As the COVID-19 pandemic has swept the globe, more than 5.1 million people have died from the disease worldwide, including over 771,000 Americans, according to real-time data compiled by Johns Hopkins University's Center for Systems Science and Engineering.
Just 69% of Americans ages 12 and up are fully vaccinated against COVID-19, according to data from the U.S. Centers for Disease Control and Prevention.
New studies show risks of COVID-19 during pregnancy
Two new studies published by the Centers for Disease Control and Prevention Friday add further evidence of the risks COVID-19 poses during pregnancy -- especially during the delta surge.
One study found the risk of stillbirth was nearly doubled among pregnant women with COVID-19 compared with pregnant women without COVID-19. The risk of stillbirth increased as the highly transmissible delta variant took hold across the nation. The risk of stillbirth is now four times greater -- up from one-and-a-half times greater -- since the delta variant first appeared.
The other study found that pregnant women with COVID-19 were more likely to die compared with non-pregnant women of similar ages who were also infected. The study, which looked specifically at infections in Mississippi, also found that the delta surge made things worse. Pre-delta, roughly five out of 1,000 pregnant women with COVID-19 died during pregnancy; during delta's predominance, the rate was 25 per 1,000.
The latest studies reinforce the urgent call for pregnant people to get vaccinated, though only 35% were fully vaccinated prior to or during their pregnancies, in the most recent count by the CDC. COVID-19 vaccines are safe and recommended for pregnant people.
-ABC News' Lauren Joseph and Sony Salzman
CDC director gives final greenlight on boosters
Centers for Disease Control and Prevention Director Rochelle Walensky has endorsed the CDC advisory committee's recommendation for Modern and Pfizer vaccine boosters for all recipients ages 18 and older who were vaccinated at least six months ago.
"After critical scientific evaluation, today’s unanimous decision carefully considered the current state of the pandemic, the latest vaccine effectiveness data over time, and review of safety data from people who have already received a COVID-19 primary vaccine series and booster," Walensky said in a statement Friday evening, hours after the committee's recommendation. "Booster shots have demonstrated the ability to safely increase people’s protection against infection and severe outcomes and are an important public health tool to strengthen our defenses against the virus as we enter the winter holidays.
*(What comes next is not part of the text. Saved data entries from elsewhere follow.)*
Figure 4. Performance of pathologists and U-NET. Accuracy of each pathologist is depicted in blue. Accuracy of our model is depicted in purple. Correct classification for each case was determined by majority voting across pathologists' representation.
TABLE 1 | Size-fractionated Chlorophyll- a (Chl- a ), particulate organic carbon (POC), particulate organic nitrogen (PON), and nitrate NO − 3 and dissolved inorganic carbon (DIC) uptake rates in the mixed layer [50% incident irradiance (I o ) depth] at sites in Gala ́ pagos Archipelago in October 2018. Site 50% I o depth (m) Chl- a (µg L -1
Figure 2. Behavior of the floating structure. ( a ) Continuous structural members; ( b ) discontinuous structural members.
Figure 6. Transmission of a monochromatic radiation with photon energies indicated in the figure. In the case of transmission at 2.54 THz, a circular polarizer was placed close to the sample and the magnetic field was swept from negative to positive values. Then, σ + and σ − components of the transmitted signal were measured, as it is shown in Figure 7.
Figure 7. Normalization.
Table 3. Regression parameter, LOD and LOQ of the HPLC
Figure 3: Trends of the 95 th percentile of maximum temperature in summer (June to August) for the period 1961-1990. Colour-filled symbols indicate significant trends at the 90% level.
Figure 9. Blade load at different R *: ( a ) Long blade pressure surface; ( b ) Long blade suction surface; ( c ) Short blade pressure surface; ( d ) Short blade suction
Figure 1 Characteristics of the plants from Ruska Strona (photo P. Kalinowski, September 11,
Based on the compelling evidence, all adults over 18 should now have equitable access to a COVID-19 booster dose."
-ABC News' Cheyenne Haslett
CDC panel votes unanimously for boosters for all adults
The CDC's independent advisory committee on Fridayvoted unanimously to recommend that everyone 18 and older who was vaccinated with Pfizer or Moderna at least six months ago can get a booster.
The FDA authorized Pfizer and Moderna boosters for all adults earlier on Friday.
The last step in the regulatory process will be CDC director Rochelle Walensky issuing her recommendation.
-ABC News' Cheyenne Haslett
US cases up nearly 40% since October
The U.S. is currently averaging more than 88,000 new cases per day -- a nearly 40% increase since late-October, according to federal data. This increase marks the first surge in daily national cases after nearly 10 weeks of declines.
Michigan, which is now reporting more cases than at any other point in the pandemic, has the nation's highest infection rate, followed by Minnesota, New Mexico, New Hampshire, North Dakota, Wisconsin and Vermont. Puerto Rico, Florida and Hawaii have the nation's lowest infection rate, according to federal data.
One in every 427 Americans has died from COVID-19, according to data from Johns Hopkins University.
Over the last month, the U.S. has reported nearly 37,000 COVID-19 deaths, according to federal data.
Wyoming currently has the country's highest death rate, followed by Montana, West Virginia, Kentucky and Idaho, according to federal data.